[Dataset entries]
★ ★ ★ ★ ★ ★ ★
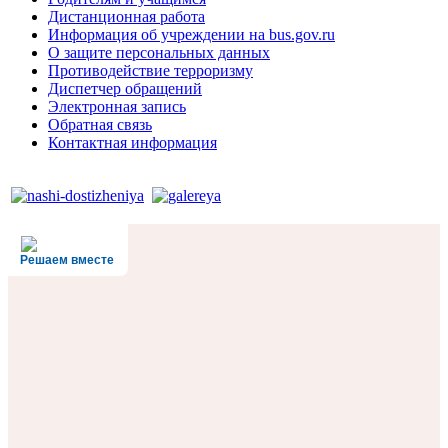
Дистанционная работа
Информация об учреждении на bus.gov.ru
О защите персональных данных
Противодействие терроризму
Диспетчер обращений
Электронная запись
Обратная связь
Контактная информация
Решаем вместе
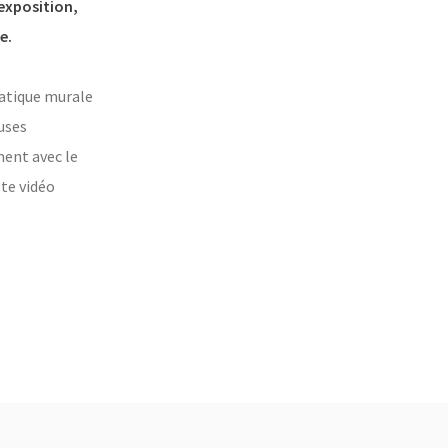
exposition,
e.
ratique murale
euses
ment avec le
ste vidéo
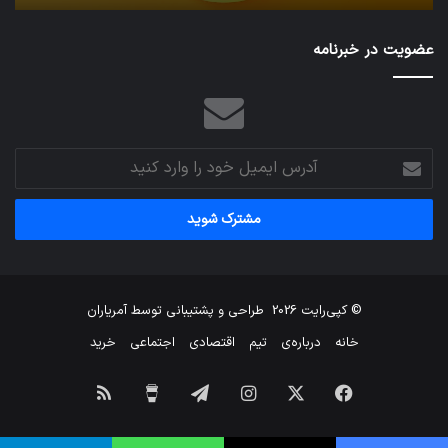
عضویت در خبرنامه
آدرس
ایمیل
خود
را
وارد
کنید
© کپی‌رایت 2026
طراحی و پشتیبانی توسط
آمریاران
خانه
درباره‌ی
تیم
اقتصادی
اجتماعی
خرید
فیس
X
اینستاگرام
تلگرام
برای
خوراک
بوک
من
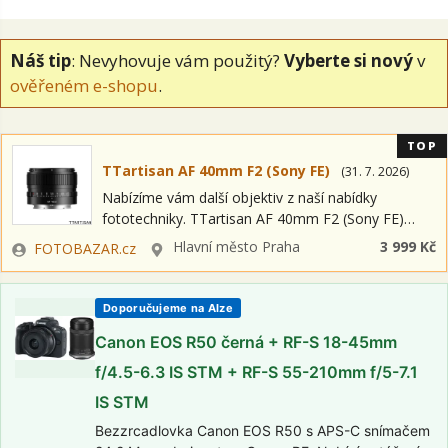
Náš tip
: Nevyhovuje vám použitý?
Vyberte si nový
v
ověřeném e-shopu
.
TOP
TTartisan AF 40mm F2 (Sony FE)
(
31. 7. 2026
)
Nabízíme vám další objektiv z naší nabídky
fototechniky. TTartisan AF 40mm F2 (Sony FE)
Jedná se o položku OPEN BOX = nový kus s plnou
Zadavatel
Lokalita
Hlavní město Praha
3 999 Kč
FOTOBAZAR.cz
zárukou a možností…
Doporučujeme na Alze
Canon EOS R50 černá + RF-S 18-45mm
f/4.5-6.3 IS STM + RF-S 55-210mm f/5-7.1
IS STM
Bezzrcadlovka Canon EOS R50 s APS-C snímačem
★ ★ ★ ★ ★ ★ ★
* **Your objective**
Write out all the entries exactly, except for the pictures.

* **Answer**
Дистанционная работа
Информация об учреждении на bus.gov.ru
О защите персональных данных
Противодействие терроризму
Диспетчер обращений
Электронная запись
Обратная связь
Контактная информация
Решаем вместе
exposition,
e.
ratique murale
euses
ment avec le
ste vidéo
عضویت در خبرنامه
آدرس
ایمیل
خود
را
وارد
کنید
© کپی‌رایت 2026
طراحی و پشتیبانی توسط
آمریاران
خانه
درباره‌ی
تیم
اقتصادی
اجتماعی
خرید
فیس
X
اینستاگرام
تلگرام
برای
خوراک
بوک
من
Náš tip
: Nevyhovuje vám použitý?
Vyberte si nový
v
ověřeném e-shopu
.
TOP
TTartisan AF 40mm F2 (Sony FE)
(
31. 7. 2026
)
Nabízíme vám další objektiv z naší nabídky
fototechniky. TTartisan AF 40mm F2 (Sony FE)
Jedná se o položku OPEN BOX = nový kus s plnou
Zadavatel
Lokalita
Hlavní město Praha
3 999 Kč
FOTOBAZAR.cz
zárukou a možností…
Doporučujeme na Alze
Canon EOS R50 černá + RF-S 18-45mm
f/4.5-6.3 IS STM + RF-S 55-210mm f/5-7.1
IS STM
Bezzrcadlovka Canon EOS R50 s APS-C snímačem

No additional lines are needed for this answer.